━━━ Information supplied

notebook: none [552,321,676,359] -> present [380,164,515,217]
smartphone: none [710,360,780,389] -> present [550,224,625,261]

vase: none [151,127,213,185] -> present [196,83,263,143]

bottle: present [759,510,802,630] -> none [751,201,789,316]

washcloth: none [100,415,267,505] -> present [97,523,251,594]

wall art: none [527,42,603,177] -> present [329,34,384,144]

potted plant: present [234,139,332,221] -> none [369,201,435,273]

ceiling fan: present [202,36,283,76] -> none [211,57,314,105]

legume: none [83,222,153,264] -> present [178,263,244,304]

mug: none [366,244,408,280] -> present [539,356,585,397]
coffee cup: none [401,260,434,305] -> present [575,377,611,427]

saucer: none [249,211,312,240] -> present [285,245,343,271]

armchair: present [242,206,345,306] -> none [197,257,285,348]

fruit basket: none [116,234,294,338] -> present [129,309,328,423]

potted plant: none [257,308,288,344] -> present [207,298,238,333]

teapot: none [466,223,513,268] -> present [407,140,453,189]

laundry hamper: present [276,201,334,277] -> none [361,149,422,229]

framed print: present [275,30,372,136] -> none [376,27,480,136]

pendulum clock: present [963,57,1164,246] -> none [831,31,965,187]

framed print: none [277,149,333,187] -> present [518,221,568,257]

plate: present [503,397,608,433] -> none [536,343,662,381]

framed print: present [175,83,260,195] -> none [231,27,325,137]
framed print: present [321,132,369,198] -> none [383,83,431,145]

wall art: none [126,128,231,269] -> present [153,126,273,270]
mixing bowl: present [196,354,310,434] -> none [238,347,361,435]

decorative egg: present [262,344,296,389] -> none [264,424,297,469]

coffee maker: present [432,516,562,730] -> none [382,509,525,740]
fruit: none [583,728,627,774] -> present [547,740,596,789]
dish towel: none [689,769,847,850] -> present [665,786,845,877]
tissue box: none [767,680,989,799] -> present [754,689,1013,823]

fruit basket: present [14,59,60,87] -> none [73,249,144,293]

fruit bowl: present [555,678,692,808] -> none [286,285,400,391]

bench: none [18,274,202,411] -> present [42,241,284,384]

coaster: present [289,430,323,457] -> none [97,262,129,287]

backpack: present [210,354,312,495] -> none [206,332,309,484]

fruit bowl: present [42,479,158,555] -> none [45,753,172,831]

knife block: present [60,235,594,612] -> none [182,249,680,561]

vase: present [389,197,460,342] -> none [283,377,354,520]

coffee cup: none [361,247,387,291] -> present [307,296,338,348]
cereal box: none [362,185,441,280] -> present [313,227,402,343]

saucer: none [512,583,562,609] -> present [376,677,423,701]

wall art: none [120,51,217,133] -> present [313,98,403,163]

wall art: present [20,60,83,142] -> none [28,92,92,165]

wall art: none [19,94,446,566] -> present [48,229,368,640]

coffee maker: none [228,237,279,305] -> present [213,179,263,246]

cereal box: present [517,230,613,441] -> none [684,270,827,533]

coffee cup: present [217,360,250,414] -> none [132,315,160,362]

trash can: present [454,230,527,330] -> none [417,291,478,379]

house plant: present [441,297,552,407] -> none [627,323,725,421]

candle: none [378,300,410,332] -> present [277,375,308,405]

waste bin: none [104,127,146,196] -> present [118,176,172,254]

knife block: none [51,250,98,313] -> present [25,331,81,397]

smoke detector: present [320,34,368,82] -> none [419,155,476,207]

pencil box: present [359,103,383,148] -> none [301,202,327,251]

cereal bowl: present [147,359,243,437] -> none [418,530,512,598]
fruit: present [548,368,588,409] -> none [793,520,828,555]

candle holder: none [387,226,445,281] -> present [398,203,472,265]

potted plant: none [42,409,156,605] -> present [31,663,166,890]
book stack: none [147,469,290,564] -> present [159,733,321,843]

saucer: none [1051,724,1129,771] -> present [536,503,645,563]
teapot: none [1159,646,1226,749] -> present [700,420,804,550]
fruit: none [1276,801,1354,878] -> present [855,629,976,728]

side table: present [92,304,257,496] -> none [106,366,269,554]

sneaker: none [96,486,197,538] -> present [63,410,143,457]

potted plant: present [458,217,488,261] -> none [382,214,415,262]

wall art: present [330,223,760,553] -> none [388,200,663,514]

━━━━━━

> [Task]: In the entries above, find the line holding "framed print: present [321,132,369,198]" and the line holding "house plant: present"; print both of them and every line between, exactly, and nothing else.

> [Written answer]:
framed print: present [321,132,369,198] -> none [383,83,431,145]

wall art: none [126,128,231,269] -> present [153,126,273,270]
mixing bowl: present [196,354,310,434] -> none [238,347,361,435]

decorative egg: present [262,344,296,389] -> none [264,424,297,469]

coffee maker: present [432,516,562,730] -> none [382,509,525,740]
fruit: none [583,728,627,774] -> present [547,740,596,789]
dish towel: none [689,769,847,850] -> present [665,786,845,877]
tissue box: none [767,680,989,799] -> present [754,689,1013,823]

fruit basket: present [14,59,60,87] -> none [73,249,144,293]

fruit bowl: present [555,678,692,808] -> none [286,285,400,391]

bench: none [18,274,202,411] -> present [42,241,284,384]

coaster: present [289,430,323,457] -> none [97,262,129,287]

backpack: present [210,354,312,495] -> none [206,332,309,484]

fruit bowl: present [42,479,158,555] -> none [45,753,172,831]

knife block: present [60,235,594,612] -> none [182,249,680,561]

vase: present [389,197,460,342] -> none [283,377,354,520]

coffee cup: none [361,247,387,291] -> present [307,296,338,348]
cereal box: none [362,185,441,280] -> present [313,227,402,343]

saucer: none [512,583,562,609] -> present [376,677,423,701]

wall art: none [120,51,217,133] -> present [313,98,403,163]

wall art: present [20,60,83,142] -> none [28,92,92,165]

wall art: none [19,94,446,566] -> present [48,229,368,640]

coffee maker: none [228,237,279,305] -> present [213,179,263,246]

cereal box: present [517,230,613,441] -> none [684,270,827,533]

coffee cup: present [217,360,250,414] -> none [132,315,160,362]

trash can: present [454,230,527,330] -> none [417,291,478,379]

house plant: present [441,297,552,407] -> none [627,323,725,421]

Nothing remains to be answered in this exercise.